__Task__. Filter this material down to the lines that hold "elements", copying each one.

__Records supplied__.
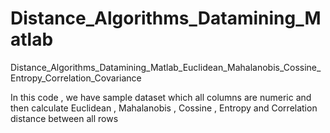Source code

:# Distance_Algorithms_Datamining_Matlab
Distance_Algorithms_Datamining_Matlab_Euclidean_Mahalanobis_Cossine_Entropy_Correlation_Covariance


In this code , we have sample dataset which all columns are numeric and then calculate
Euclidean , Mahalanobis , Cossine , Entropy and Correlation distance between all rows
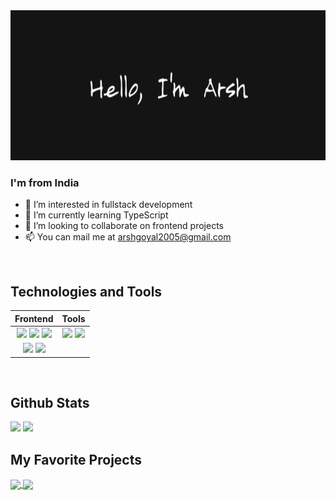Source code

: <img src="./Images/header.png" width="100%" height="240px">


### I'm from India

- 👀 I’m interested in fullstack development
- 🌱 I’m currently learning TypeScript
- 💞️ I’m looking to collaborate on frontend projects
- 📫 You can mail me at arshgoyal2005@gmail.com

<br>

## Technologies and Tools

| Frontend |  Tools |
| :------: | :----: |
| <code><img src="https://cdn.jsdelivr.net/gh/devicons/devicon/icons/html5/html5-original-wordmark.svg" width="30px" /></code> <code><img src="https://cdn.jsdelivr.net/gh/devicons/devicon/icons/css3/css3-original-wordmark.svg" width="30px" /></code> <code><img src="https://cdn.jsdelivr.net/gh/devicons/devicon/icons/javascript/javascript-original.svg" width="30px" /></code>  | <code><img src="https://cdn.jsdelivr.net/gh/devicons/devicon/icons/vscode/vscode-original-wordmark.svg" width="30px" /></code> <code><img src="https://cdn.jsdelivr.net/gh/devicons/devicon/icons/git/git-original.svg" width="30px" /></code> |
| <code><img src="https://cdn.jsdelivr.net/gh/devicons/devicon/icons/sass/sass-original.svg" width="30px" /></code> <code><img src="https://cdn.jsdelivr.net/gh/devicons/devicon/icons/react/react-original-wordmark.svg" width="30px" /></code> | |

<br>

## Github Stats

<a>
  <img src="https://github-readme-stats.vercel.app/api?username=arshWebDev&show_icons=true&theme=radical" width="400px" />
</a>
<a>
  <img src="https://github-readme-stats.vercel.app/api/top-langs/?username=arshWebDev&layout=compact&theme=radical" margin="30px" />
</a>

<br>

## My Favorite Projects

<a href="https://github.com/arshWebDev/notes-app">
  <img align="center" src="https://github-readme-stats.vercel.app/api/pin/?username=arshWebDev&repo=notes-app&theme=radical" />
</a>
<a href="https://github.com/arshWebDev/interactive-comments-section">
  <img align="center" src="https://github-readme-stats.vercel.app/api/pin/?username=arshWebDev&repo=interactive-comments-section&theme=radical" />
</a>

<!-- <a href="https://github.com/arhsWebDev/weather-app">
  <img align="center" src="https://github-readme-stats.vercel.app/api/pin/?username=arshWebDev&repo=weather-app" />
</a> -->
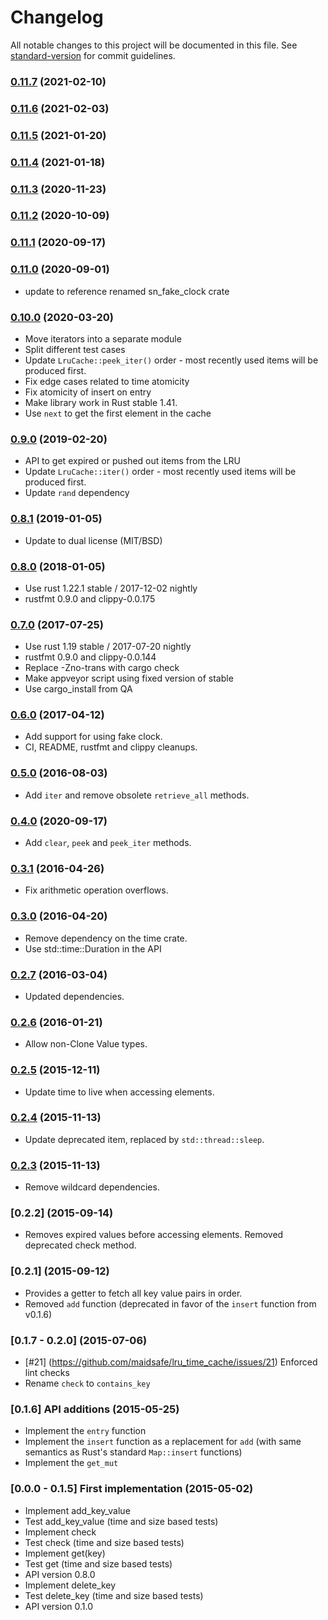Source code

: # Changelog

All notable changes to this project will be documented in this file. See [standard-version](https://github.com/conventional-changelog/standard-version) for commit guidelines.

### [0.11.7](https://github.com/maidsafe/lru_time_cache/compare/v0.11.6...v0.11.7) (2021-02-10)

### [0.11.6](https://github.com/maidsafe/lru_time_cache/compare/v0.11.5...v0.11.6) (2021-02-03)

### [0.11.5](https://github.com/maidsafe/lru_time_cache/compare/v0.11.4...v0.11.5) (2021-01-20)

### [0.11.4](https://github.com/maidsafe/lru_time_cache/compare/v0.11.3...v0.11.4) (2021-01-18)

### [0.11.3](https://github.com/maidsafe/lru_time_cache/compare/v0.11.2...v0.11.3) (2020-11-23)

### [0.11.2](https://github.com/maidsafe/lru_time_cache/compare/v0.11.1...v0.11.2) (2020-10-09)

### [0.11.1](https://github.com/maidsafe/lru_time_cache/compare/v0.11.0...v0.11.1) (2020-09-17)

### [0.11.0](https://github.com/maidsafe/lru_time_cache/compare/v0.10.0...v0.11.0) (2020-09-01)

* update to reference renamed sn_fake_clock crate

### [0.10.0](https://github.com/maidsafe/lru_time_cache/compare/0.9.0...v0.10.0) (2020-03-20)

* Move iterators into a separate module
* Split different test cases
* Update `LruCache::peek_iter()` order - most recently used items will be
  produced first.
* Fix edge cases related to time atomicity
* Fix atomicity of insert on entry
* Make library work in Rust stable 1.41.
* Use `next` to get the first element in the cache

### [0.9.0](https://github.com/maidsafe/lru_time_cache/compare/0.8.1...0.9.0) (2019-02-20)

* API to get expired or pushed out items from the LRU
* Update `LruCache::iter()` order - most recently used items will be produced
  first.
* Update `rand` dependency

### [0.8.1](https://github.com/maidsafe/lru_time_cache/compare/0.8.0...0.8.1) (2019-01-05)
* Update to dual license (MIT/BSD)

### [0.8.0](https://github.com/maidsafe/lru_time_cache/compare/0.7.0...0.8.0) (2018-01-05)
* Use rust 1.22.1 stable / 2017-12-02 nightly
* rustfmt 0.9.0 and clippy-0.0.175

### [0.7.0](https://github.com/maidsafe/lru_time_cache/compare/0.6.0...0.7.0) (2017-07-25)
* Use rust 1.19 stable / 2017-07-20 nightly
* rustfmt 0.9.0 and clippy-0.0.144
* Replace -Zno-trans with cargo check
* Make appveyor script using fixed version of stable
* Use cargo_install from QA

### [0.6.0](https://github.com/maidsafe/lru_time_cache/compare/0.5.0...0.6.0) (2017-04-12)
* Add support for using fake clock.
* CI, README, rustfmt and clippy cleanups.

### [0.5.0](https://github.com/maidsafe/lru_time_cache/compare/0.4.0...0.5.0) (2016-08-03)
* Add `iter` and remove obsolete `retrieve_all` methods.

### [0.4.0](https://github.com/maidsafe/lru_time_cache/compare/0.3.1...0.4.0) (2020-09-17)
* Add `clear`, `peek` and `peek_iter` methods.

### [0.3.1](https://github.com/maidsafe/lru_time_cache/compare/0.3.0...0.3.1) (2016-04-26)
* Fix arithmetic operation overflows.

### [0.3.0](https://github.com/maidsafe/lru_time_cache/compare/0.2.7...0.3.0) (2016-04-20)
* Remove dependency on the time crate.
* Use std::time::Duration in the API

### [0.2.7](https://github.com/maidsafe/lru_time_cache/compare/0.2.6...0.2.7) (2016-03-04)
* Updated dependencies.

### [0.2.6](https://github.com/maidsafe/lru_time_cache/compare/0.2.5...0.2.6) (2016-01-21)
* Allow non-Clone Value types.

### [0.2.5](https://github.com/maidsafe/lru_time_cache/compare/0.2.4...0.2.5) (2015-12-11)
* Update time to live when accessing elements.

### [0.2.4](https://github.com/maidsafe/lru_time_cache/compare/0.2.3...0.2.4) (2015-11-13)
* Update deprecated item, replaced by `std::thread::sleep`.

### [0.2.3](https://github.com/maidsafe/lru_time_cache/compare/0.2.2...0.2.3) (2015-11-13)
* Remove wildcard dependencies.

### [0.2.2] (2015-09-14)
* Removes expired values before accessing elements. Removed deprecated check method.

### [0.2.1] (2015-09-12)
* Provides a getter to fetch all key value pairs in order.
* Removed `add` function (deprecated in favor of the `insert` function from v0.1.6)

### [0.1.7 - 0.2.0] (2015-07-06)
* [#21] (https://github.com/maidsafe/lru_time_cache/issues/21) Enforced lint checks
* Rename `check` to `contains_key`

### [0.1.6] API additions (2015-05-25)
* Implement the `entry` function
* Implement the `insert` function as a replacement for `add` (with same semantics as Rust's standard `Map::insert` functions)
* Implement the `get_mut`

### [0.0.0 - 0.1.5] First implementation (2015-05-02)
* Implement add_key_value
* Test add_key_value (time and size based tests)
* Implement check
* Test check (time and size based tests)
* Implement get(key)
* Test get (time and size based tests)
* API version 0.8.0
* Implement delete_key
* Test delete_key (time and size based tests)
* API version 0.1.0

* * *

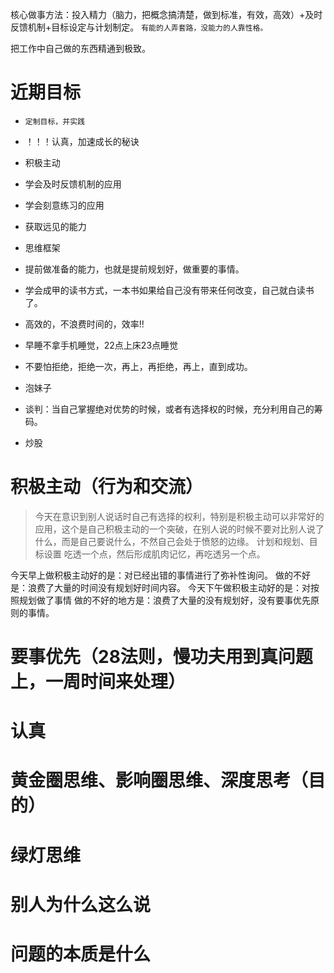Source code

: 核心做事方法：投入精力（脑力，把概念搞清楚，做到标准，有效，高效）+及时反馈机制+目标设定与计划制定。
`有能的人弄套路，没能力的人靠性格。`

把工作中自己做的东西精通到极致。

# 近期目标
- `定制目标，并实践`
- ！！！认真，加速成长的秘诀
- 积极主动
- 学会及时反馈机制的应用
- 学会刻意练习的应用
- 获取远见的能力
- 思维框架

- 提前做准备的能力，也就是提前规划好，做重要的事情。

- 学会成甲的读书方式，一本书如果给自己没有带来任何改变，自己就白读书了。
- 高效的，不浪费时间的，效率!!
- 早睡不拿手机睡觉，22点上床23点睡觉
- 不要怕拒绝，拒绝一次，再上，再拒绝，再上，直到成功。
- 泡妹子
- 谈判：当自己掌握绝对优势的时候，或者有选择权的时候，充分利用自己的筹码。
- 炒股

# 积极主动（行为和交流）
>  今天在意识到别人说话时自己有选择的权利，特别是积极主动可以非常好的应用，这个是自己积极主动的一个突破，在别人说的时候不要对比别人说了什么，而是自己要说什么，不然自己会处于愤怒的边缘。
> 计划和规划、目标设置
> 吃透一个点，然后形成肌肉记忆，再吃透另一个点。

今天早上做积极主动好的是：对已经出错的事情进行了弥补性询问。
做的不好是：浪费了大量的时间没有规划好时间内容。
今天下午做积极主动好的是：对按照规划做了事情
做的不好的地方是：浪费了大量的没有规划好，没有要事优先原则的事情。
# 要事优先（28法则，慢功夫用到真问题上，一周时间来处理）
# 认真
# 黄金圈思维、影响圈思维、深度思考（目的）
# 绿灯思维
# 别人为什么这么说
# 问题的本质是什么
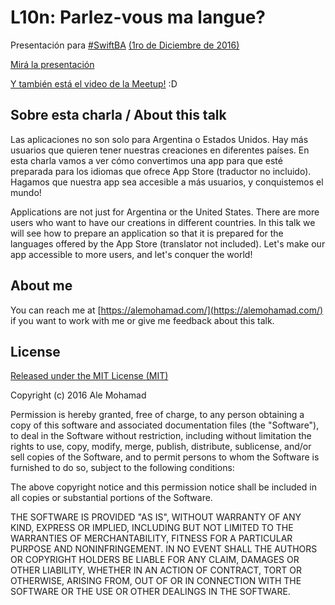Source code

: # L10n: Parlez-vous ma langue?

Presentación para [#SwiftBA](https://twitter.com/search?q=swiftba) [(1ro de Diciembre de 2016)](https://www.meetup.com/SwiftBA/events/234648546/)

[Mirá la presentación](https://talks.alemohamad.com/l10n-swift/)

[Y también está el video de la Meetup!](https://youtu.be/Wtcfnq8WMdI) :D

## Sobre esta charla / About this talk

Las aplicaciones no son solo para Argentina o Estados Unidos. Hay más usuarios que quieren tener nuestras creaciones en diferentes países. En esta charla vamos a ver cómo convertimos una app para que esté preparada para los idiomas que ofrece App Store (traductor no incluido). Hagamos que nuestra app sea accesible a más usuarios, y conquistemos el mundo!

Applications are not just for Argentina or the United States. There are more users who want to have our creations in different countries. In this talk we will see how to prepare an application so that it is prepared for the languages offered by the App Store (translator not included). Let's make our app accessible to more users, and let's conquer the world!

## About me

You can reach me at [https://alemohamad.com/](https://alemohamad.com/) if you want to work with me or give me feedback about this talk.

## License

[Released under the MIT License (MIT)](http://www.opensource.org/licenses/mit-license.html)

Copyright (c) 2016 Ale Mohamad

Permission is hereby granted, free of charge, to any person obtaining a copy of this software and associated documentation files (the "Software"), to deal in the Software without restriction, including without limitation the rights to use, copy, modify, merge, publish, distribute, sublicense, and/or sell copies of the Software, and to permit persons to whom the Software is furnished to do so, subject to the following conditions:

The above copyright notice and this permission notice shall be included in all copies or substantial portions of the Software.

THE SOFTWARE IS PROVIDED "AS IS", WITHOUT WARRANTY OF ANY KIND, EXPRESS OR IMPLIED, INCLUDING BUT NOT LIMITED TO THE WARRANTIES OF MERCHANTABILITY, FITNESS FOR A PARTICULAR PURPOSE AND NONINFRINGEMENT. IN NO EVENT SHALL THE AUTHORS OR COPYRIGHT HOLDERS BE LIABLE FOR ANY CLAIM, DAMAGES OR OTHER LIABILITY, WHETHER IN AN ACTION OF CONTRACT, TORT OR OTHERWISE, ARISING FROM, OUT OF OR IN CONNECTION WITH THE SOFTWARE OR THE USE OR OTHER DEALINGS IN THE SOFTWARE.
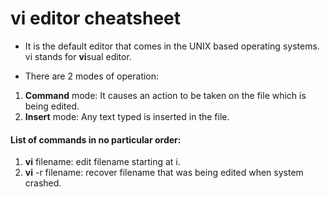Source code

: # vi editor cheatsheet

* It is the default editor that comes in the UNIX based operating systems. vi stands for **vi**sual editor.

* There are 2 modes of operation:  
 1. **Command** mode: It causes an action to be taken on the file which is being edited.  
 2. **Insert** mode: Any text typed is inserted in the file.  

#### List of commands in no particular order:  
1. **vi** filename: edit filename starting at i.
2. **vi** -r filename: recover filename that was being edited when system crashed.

__Solution__.
* Update time to live when accessing elements.
* Removes expired values before accessing elements. Removed deprecated check method.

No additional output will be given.